What is expected: Write the data below out exactly as it stands. Do not include the pictures.

☆ ☆ ☆ ☆

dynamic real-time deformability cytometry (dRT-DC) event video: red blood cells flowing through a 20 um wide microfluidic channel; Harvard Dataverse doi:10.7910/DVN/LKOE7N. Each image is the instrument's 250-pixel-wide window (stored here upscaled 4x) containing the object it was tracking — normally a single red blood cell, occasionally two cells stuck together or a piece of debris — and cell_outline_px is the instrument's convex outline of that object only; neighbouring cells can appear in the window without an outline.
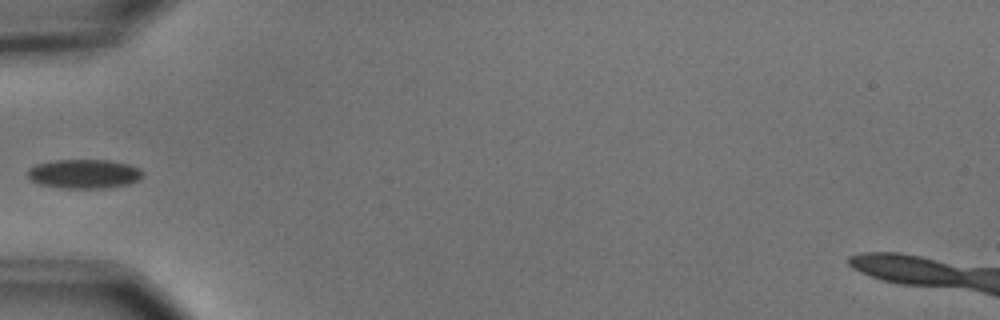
{"species": "common noctule bat (a hibernating species)", "species_latin": "Nyctalus noctula", "temperature_condition": "cold", "stored_images_in_passage": 25, "camera_frame_rate_fps": 3000, "um_per_image_px": 0.085, "animal": {"sex": "male", "body_mass_g": 15.6}, "frame": {"image": 1, "passage_image": 1, "time_ms": 0.0, "image_size_px": [1000, 320], "cell_outline_px": [[144, 176], [140, 180], [128, 184], [104, 188], [64, 188], [40, 184], [32, 180], [28, 176], [28, 168], [36, 164], [52, 160], [108, 160], [128, 164], [140, 168], [144, 172]], "centroid_in_image_um": [7.18, 14.77], "position_along_channel_um": 77.8, "area_um2": 19.65}}
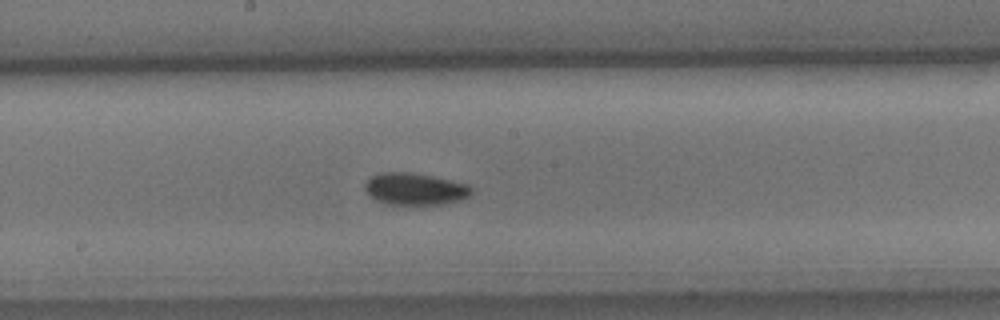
{"frame": {"image": 2, "passage_image": 12, "time_ms": 3.667, "image_size_px": [1000, 320], "cell_outline_px": [[472, 192], [468, 196], [460, 200], [444, 204], [420, 208], [408, 208], [384, 204], [368, 196], [364, 188], [364, 184], [372, 176], [380, 172], [408, 172], [432, 176], [468, 184], [472, 188]], "centroid_in_image_um": [35.24, 16.13], "position_along_channel_um": 213.0, "area_um2": 20.92}}
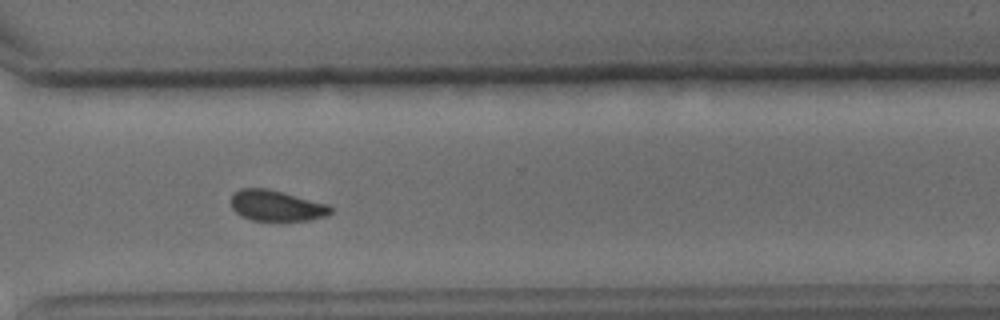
{"frame": {"image": 3, "passage_image": 23, "time_ms": 7.333, "image_size_px": [1000, 320], "cell_outline_px": [[332, 212], [328, 216], [312, 220], [252, 220], [240, 216], [232, 208], [232, 196], [240, 188], [264, 188], [332, 204]], "centroid_in_image_um": [23.56, 17.49], "position_along_channel_um": 347.0, "area_um2": 17.92}}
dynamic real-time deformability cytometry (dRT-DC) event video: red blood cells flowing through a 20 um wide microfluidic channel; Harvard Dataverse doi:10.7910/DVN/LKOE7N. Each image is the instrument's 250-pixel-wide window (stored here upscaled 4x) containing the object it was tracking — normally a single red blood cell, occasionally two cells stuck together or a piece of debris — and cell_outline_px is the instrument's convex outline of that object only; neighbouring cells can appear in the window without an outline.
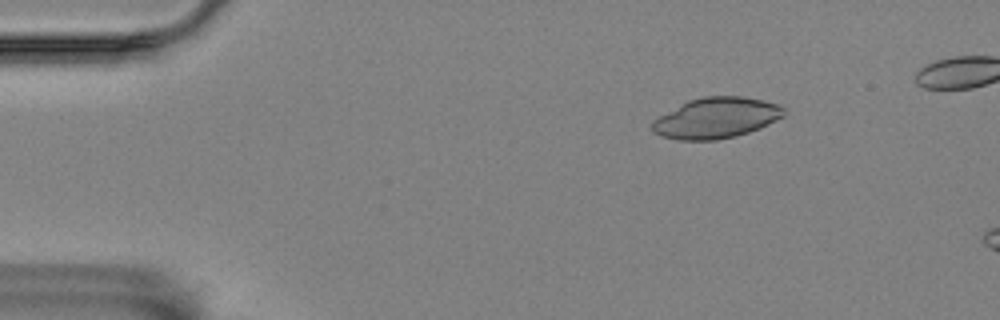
{"species": "Egyptian fruit bat (a non-hibernating species)", "species_latin": "Rousettus aegyptiacus", "temperature_condition": "room temperature", "stored_images_in_passage": 9, "camera_frame_rate_fps": 3000, "um_per_image_px": 0.085, "animal": {"sex": "female"}, "frame": {"image": 1, "passage_image": 1, "time_ms": 0.0, "image_size_px": [1000, 320], "cell_outline_px": [[788, 112], [784, 116], [760, 128], [736, 136], [716, 140], [680, 140], [660, 136], [652, 132], [652, 120], [688, 100], [704, 96], [740, 96], [760, 100], [776, 104], [784, 108]], "centroid_in_image_um": [60.86, 10.03], "position_along_channel_um": 24.1, "area_um2": 31.21}}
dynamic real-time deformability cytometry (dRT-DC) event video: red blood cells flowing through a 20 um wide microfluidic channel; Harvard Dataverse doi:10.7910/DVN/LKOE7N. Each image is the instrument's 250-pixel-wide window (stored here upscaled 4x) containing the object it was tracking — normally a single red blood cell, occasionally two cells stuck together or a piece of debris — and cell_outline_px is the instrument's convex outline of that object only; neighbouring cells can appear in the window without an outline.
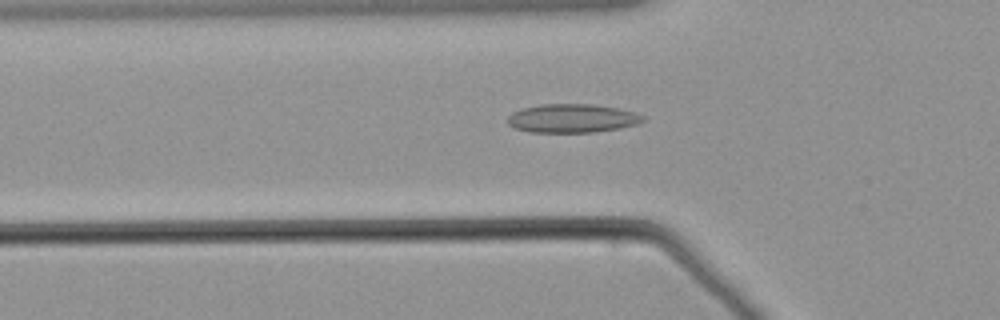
{"species": "common noctule bat (a hibernating species)", "species_latin": "Nyctalus noctula", "temperature_condition": "warm", "stored_images_in_passage": 36, "camera_frame_rate_fps": 3000, "um_per_image_px": 0.085, "animal": {"sex": "male", "body_mass_g": 21.5, "forearm_length_mm": 52.0}, "frame": {"image": 1, "passage_image": 6, "time_ms": 1.667, "image_size_px": [1000, 320], "cell_outline_px": [[644, 120], [636, 124], [620, 128], [596, 132], [528, 132], [512, 128], [508, 124], [508, 116], [512, 112], [520, 108], [540, 104], [592, 104], [620, 108], [644, 116]], "centroid_in_image_um": [48.58, 10.05], "position_along_channel_um": 77.2, "area_um2": 22.77}}
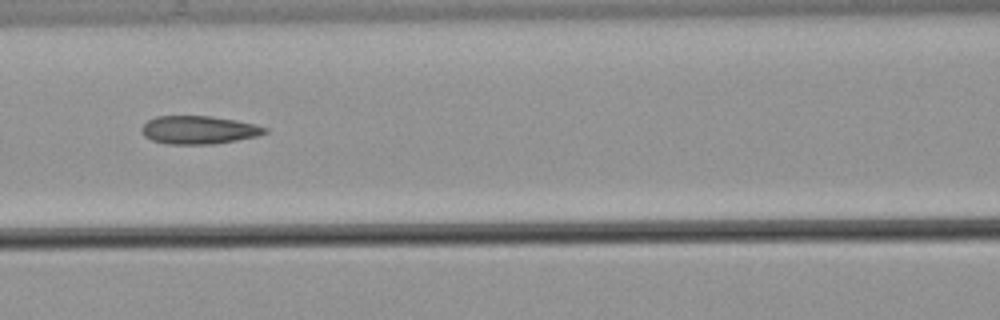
{"frame": {"image": 2, "passage_image": 12, "time_ms": 3.667, "image_size_px": [1000, 320], "cell_outline_px": [[268, 132], [256, 136], [236, 140], [212, 144], [164, 144], [152, 140], [144, 136], [140, 132], [140, 128], [148, 120], [156, 116], [212, 116], [236, 120], [268, 128]], "centroid_in_image_um": [16.84, 11.04], "position_along_channel_um": 149.8, "area_um2": 20.23}}
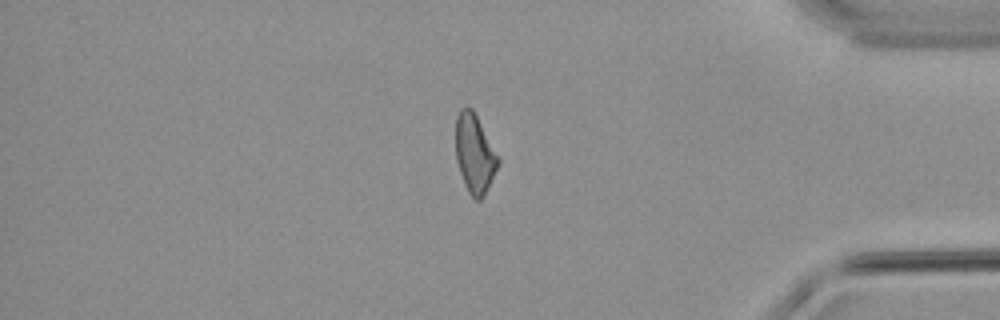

☆ ☆ ☆ ☆

Answer in full:
dynamic real-time deformability cytometry (dRT-DC) event video: red blood cells flowing through a 20 um wide microfluidic channel; Harvard Dataverse doi:10.7910/DVN/LKOE7N. Each image is the instrument's 250-pixel-wide window (stored here upscaled 4x) containing the object it was tracking — normally a single red blood cell, occasionally two cells stuck together or a piece of debris — and cell_outline_px is the instrument's convex outline of that object only; neighbouring cells can appear in the window without an outline.
{"species": "common noctule bat (a hibernating species)", "species_latin": "Nyctalus noctula", "temperature_condition": "cold", "stored_images_in_passage": 25, "camera_frame_rate_fps": 3000, "um_per_image_px": 0.085, "animal": {"sex": "male", "body_mass_g": 15.6}, "frame": {"image": 1, "passage_image": 1, "time_ms": 0.0, "image_size_px": [1000, 320], "cell_outline_px": [[144, 176], [140, 180], [128, 184], [104, 188], [64, 188], [40, 184], [32, 180], [28, 176], [28, 168], [36, 164], [52, 160], [108, 160], [128, 164], [140, 168], [144, 172]], "centroid_in_image_um": [7.18, 14.77], "position_along_channel_um": 77.8, "area_um2": 19.65}}
{"frame": {"image": 2, "passage_image": 12, "time_ms": 3.667, "image_size_px": [1000, 320], "cell_outline_px": [[472, 192], [468, 196], [460, 200], [444, 204], [420, 208], [408, 208], [384, 204], [368, 196], [364, 188], [364, 184], [372, 176], [380, 172], [408, 172], [432, 176], [468, 184], [472, 188]], "centroid_in_image_um": [35.24, 16.13], "position_along_channel_um": 213.0, "area_um2": 20.92}}
{"frame": {"image": 3, "passage_image": 23, "time_ms": 7.333, "image_size_px": [1000, 320], "cell_outline_px": [[332, 212], [328, 216], [312, 220], [252, 220], [240, 216], [232, 208], [232, 196], [240, 188], [264, 188], [332, 204]], "centroid_in_image_um": [23.56, 17.49], "position_along_channel_um": 347.0, "area_um2": 17.92}}
dynamic real-time deformability cytometry (dRT-DC) event video: red blood cells flowing through a 20 um wide microfluidic channel; Harvard Dataverse doi:10.7910/DVN/LKOE7N. Each image is the instrument's 250-pixel-wide window (stored here upscaled 4x) containing the object it was tracking — normally a single red blood cell, occasionally two cells stuck together or a piece of debris — and cell_outline_px is the instrument's convex outline of that object only; neighbouring cells can appear in the window without an outline.
{"species": "Egyptian fruit bat (a non-hibernating species)", "species_latin": "Rousettus aegyptiacus", "temperature_condition": "room temperature", "stored_images_in_passage": 9, "camera_frame_rate_fps": 3000, "um_per_image_px": 0.085, "animal": {"sex": "female"}, "frame": {"image": 1, "passage_image": 1, "time_ms": 0.0, "image_size_px": [1000, 320], "cell_outline_px": [[788, 112], [784, 116], [760, 128], [736, 136], [716, 140], [680, 140], [660, 136], [652, 132], [652, 120], [688, 100], [704, 96], [740, 96], [760, 100], [776, 104], [784, 108]], "centroid_in_image_um": [60.86, 10.03], "position_along_channel_um": 24.1, "area_um2": 31.21}}
dynamic real-time deformability cytometry (dRT-DC) event video: red blood cells flowing through a 20 um wide microfluidic channel; Harvard Dataverse doi:10.7910/DVN/LKOE7N. Each image is the instrument's 250-pixel-wide window (stored here upscaled 4x) containing the object it was tracking — normally a single red blood cell, occasionally two cells stuck together or a piece of debris — and cell_outline_px is the instrument's convex outline of that object only; neighbouring cells can appear in the window without an outline.
{"species": "common noctule bat (a hibernating species)", "species_latin": "Nyctalus noctula", "temperature_condition": "warm", "stored_images_in_passage": 36, "camera_frame_rate_fps": 3000, "um_per_image_px": 0.085, "animal": {"sex": "male", "body_mass_g": 21.5, "forearm_length_mm": 52.0}, "frame": {"image": 1, "passage_image": 6, "time_ms": 1.667, "image_size_px": [1000, 320], "cell_outline_px": [[644, 120], [636, 124], [620, 128], [596, 132], [528, 132], [512, 128], [508, 124], [508, 116], [512, 112], [520, 108], [540, 104], [592, 104], [620, 108], [644, 116]], "centroid_in_image_um": [48.58, 10.05], "position_along_channel_um": 77.2, "area_um2": 22.77}}
{"frame": {"image": 2, "passage_image": 12, "time_ms": 3.667, "image_size_px": [1000, 320], "cell_outline_px": [[268, 132], [256, 136], [236, 140], [212, 144], [164, 144], [152, 140], [144, 136], [140, 132], [140, 128], [148, 120], [156, 116], [212, 116], [236, 120], [268, 128]], "centroid_in_image_um": [16.84, 11.04], "position_along_channel_um": 149.8, "area_um2": 20.23}}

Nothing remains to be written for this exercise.